Https://www.ft.com/content/52ba07ba-fca4-40aa-aea7-756114e6da5a
I was a little worried about this share, bought recently around 650 believing the hype, before it flopped.
Blackboulder - that’s a positive analysis of the results but the positive effect on the SP hasn’t lasted at all. I’ve had viagra pills last longer.
If I was the Chairman I would be prepared for a proper grilling.
The cash went down by £170m because the company spent £210m on acquisitions.
The Underlying EBITDA of £196m and the Underlying Net Profit Before Tax of £76.9m are simply the earnings made by the company after excluding restructuring and other one-off costs.
Underlying Earnings are always carefully reviewed by the auditors, so they are ‘real’.
Balta’s restructuring costs of £90m, which obviously won’t be repeated, for example, are technically an expense under IFRS, but are in fact an investment in future increased profitability, and as such should be viewed as a capital investment, just like an acquisition.
Sophisticated investors and analysts like Peel Hunt clearly understand this obvious point, which is why the shares went up, and not down, when the final results were announced, and why Peel Hunt has set a target price of £8.

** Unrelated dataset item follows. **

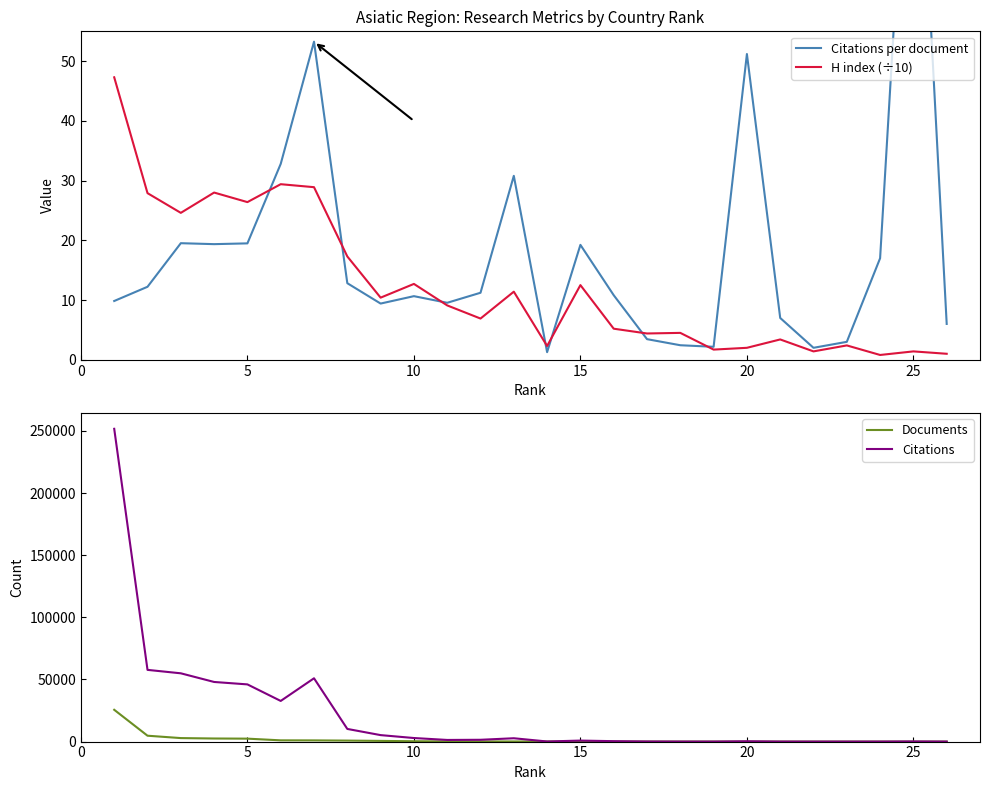

At how many categories does at least one series exceed 167403?

1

Looking at its own accounts it made a pre-tax loss of £110.6m. Debt is up and it burnt through £170m (admittedly, due to some aquisitions). What's to like with a recession coming and discretionary spending under pressure? With Peel Hunt putting an £8 price target on this I think it may go higher but the writing is on the wall if you examine the figures and bear in mind a recession is coming. Just my opinion and of course DYOR.
Strong positive response from the market this morning.

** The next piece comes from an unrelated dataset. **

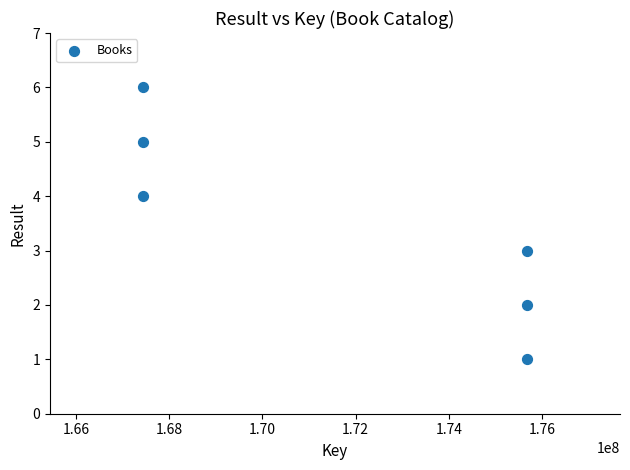

What is the range of Y values (max minus min)?

5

The market clearly likes the clear earnings and cashflow growth outlook for the company, driving down debt.
From today’s announcement:
Record underlying revenue and EBITDA
Confident FY2024 outlook with a sharp increase in earnings and free cash flow expected due to completion of major integration projects.
All progressing rather well imo.
Can this thing just break through 650 already!
Great to see the audited financials are exactly as indicated last month.
Also good to see EBIT numbers by division added alongside EBITDA. Gives a good idea of the earnings potential now that the integration has been completed.
I particularly like that the average organic growth will add £25 million a year to net profit.
Any idea why there’s so much activity today? Could there be an announcement pending I wonder? Can anyone shed any light on this?
Indeed.
If the auditors are seeing something they are not happy about, it's time they told the market.
If everything is as happy clappy as the company insists, that's fine and dandy.
Let's be knowing
Year end 1 April - audited accounts scheduled for 15 August (a long wait in my opinion). 12 September still no audited accounts - why? Auditors doing the job they are paid to do by and for shareholders? Geoff not happy? Silence reigns.